**Written task:** Transcribe each entry in full, and leave the images out.

**The data:**
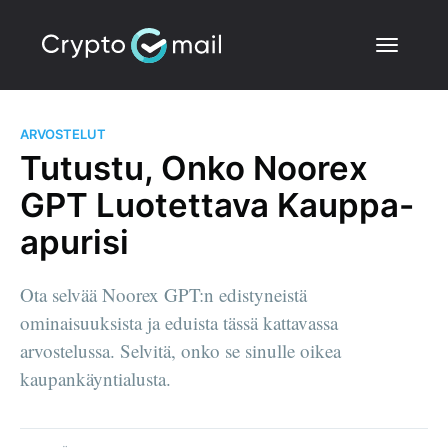
ARVOSTELUT
Tutustu, Onko Noorex
GPT Luotettava Kauppa-
apurisi
Ota selvää Noorex GPT:n edistyneistä
ominaisuuksista ja eduista tässä kattavassa
arvostelussa. Selvitä, onko se sinulle oikea
kaupankäyntialusta.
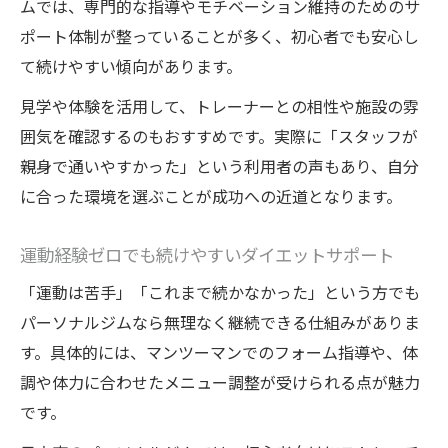
ムでは、専門的な指導やモチベーション維持のためのサ
ポート体制が整っていることが多く、初心者でも安心し
て続けやすい傾向があります。
見学や体験を活用して、トレーナーとの相性や施設の雰
囲気を確認するのもおすすめです。実際に「スタッフが
親身で通いやすかった」という利用者の声もあり、自分
に合った環境を選ぶことが成功への近道となります。
運動経験ゼロでも続けやすいダイエットサポート
「運動は苦手」「これまで続かなかった」という方でも
パーソナルジムなら無理なく継続できる仕組みがありま
す。具体的には、マンツーマンでのフォーム指導や、体
調や体力に合わせたメニュー調整が受けられる点が魅力
です。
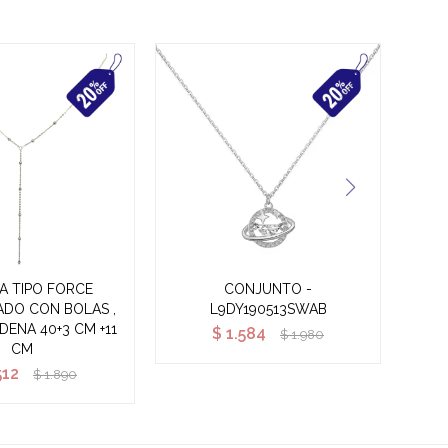
A TIPO FORCE
CONJUNTO -
CON
DO CON BOLAS ,
L9DY190513SWAB
ENA 40+3 CM +11
$
1.584
$
1.980
CM
512
$
1.890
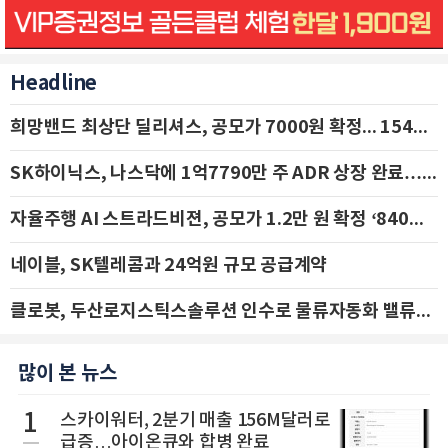
Headline
희망밴드 최상단 딜리셔스, 공모가 7000원 확정... 154억 규모 IPO 돌입
SK하이닉스, 나스닥에 1억7790만 주 ADR 상장 완료…29일 국내 추가 상장
자율주행 AI 스트라드비젼, 공모가 1.2만 원 확정 ‘840억 수혈’
네이블, SK텔레콤과 24억원 규모 공급계약
클로봇, 두산로지스틱스솔루션 인수로 물류자동화 밸류체인 확장 추진 - IBK투자증권
많이 본 뉴스
1
스카이워터, 2분기 매출 156M달러로
급증…아이온큐와 합병 완료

**Your response:**
ARVOSTELUT
Tutustu, Onko Noorex
GPT Luotettava Kauppa-
apurisi
Ota selvää Noorex GPT:n edistyneistä
ominaisuuksista ja eduista tässä kattavassa
arvostelussa. Selvitä, onko se sinulle oikea
kaupankäyntialusta.
ムでは、専門的な指導やモチベーション維持のためのサ
ポート体制が整っていることが多く、初心者でも安心し
て続けやすい傾向があります。
見学や体験を活用して、トレーナーとの相性や施設の雰
囲気を確認するのもおすすめです。実際に「スタッフが
親身で通いやすかった」という利用者の声もあり、自分
に合った環境を選ぶことが成功への近道となります。
運動経験ゼロでも続けやすいダイエットサポート
「運動は苦手」「これまで続かなかった」という方でも
パーソナルジムなら無理なく継続できる仕組みがありま
す。具体的には、マンツーマンでのフォーム指導や、体
調や体力に合わせたメニュー調整が受けられる点が魅力
です。
A TIPO FORCE
CONJUNTO -
CON
DO CON BOLAS ,
L9DY190513SWAB
ENA 40+3 CM +11
$
1.584
$
1.980
CM
512
$
1.890
Headline
희망밴드 최상단 딜리셔스, 공모가 7000원 확정... 154억 규모 IPO 돌입
SK하이닉스, 나스닥에 1억7790만 주 ADR 상장 완료…29일 국내 추가 상장
자율주행 AI 스트라드비젼, 공모가 1.2만 원 확정 ‘840억 수혈’
네이블, SK텔레콤과 24억원 규모 공급계약
클로봇, 두산로지스틱스솔루션 인수로 물류자동화 밸류체인 확장 추진 - IBK투자증권
많이 본 뉴스
1
스카이워터, 2분기 매출 156M달러로
급증…아이온큐와 합병 완료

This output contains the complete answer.